TASK INSTRUCTIONS: Convert every line of the material below into a Markdown table with the columns Row and Line, numbering the rows in order and omitting blank lines.

ENTRIES PROVIDED:
[Start of section]

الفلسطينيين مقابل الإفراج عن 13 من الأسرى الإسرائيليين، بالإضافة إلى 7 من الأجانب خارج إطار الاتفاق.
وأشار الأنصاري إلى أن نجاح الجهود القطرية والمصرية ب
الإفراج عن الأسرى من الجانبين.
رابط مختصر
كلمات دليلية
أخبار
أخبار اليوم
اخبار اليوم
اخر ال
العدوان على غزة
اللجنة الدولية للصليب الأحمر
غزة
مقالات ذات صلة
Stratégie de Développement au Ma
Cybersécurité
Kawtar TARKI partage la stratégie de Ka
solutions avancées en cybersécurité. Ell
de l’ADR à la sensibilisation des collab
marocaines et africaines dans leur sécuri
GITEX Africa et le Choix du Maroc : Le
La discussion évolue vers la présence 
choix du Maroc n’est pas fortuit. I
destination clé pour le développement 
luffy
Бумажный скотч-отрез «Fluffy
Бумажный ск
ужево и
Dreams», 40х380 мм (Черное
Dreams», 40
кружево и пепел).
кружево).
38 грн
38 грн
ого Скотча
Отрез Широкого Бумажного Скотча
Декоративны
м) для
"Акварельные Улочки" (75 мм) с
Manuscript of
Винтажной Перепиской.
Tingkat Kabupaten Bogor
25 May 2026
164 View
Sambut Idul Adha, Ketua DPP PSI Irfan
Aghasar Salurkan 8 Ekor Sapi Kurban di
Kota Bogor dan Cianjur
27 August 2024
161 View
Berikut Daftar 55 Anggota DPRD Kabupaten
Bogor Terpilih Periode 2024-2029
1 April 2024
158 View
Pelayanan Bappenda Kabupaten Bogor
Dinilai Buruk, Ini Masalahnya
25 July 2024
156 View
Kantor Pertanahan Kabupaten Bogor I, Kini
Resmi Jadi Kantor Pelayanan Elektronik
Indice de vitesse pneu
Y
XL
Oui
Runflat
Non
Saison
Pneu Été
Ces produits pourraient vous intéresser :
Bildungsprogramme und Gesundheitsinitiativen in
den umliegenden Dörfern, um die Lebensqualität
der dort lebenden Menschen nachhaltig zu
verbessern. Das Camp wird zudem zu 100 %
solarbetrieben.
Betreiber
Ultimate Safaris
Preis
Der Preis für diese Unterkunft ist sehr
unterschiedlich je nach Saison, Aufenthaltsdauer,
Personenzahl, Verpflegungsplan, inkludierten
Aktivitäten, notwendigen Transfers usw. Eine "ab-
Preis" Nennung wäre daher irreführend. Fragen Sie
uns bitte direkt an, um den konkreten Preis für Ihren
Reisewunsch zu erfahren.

[End of section]

SOLUTION FOR THIS TASK:
| Row | Line |
|---|---|
| 1 | الفلسطينيين مقابل الإفراج عن 13 من الأسرى الإسرائيليين، بالإضافة إلى 7 من الأجانب خارج إطار الاتفاق. |
| 2 | وأشار الأنصاري إلى أن نجاح الجهود القطرية والمصرية ب |
| 3 | الإفراج عن الأسرى من الجانبين. |
| 4 | رابط مختصر |
| 5 | كلمات دليلية |
| 6 | أخبار |
| 7 | أخبار اليوم |
| 8 | اخبار اليوم |
| 9 | اخر ال |
| 10 | العدوان على غزة |
| 11 | اللجنة الدولية للصليب الأحمر |
| 12 | غزة |
| 13 | مقالات ذات صلة |
| 14 | Stratégie de Développement au Ma |
| 15 | Cybersécurité |
| 16 | Kawtar TARKI partage la stratégie de Ka |
| 17 | solutions avancées en cybersécurité. Ell |
| 18 | de l’ADR à la sensibilisation des collab |
| 19 | marocaines et africaines dans leur sécuri |
| 20 | GITEX Africa et le Choix du Maroc : Le |
| 21 | La discussion évolue vers la présence  |
| 22 | choix du Maroc n’est pas fortuit. I |
| 23 | destination clé pour le développement  |
| 24 | luffy |
| 25 | Бумажный скотч-отрез «Fluffy |
| 26 | Бумажный ск |
| 27 | ужево и |
| 28 | Dreams», 40х380 мм (Черное |
| 29 | Dreams», 40 |
| 30 | кружево и пепел). |
| 31 | кружево). |
| 32 | 38 грн |
| 33 | 38 грн |
| 34 | ого Скотча |
| 35 | Отрез Широкого Бумажного Скотча |
| 36 | Декоративны |
| 37 | м) для |
| 38 | "Акварельные Улочки" (75 мм) с |
| 39 | Manuscript of |
| 40 | Винтажной Перепиской. |
| 41 | Tingkat Kabupaten Bogor |
| 42 | 25 May 2026 |
| 43 | 164 View |
| 44 | Sambut Idul Adha, Ketua DPP PSI Irfan |
| 45 | Aghasar Salurkan 8 Ekor Sapi Kurban di |
| 46 | Kota Bogor dan Cianjur |
| 47 | 27 August 2024 |
| 48 | 161 View |
| 49 | Berikut Daftar 55 Anggota DPRD Kabupaten |
| 50 | Bogor Terpilih Periode 2024-2029 |
| 51 | 1 April 2024 |
| 52 | 158 View |
| 53 | Pelayanan Bappenda Kabupaten Bogor |
| 54 | Dinilai Buruk, Ini Masalahnya |
| 55 | 25 July 2024 |
| 56 | 156 View |
| 57 | Kantor Pertanahan Kabupaten Bogor I, Kini |
| 58 | Resmi Jadi Kantor Pelayanan Elektronik |
| 59 | Indice de vitesse pneu |
| 60 | Y |
| 61 | XL |
| 62 | Oui |
| 63 | Runflat |
| 64 | Non |
| 65 | Saison |
| 66 | Pneu Été |
| 67 | Ces produits pourraient vous intéresser : |
| 68 | Bildungsprogramme und Gesundheitsinitiativen in |
| 69 | den umliegenden Dörfern, um die Lebensqualität |
| 70 | der dort lebenden Menschen nachhaltig zu |
| 71 | verbessern. Das Camp wird zudem zu 100 % |
| 72 | solarbetrieben. |
| 73 | Betreiber |
| 74 | Ultimate Safaris |
| 75 | Preis |
| 76 | Der Preis für diese Unterkunft ist sehr |
| 77 | unterschiedlich je nach Saison, Aufenthaltsdauer, |
| 78 | Personenzahl, Verpflegungsplan, inkludierten |
| 79 | Aktivitäten, notwendigen Transfers usw. Eine "ab- |
| 80 | Preis" Nennung wäre daher irreführend. Fragen Sie |
| 81 | uns bitte direkt an, um den konkreten Preis für Ihren |
| 82 | Reisewunsch zu erfahren. |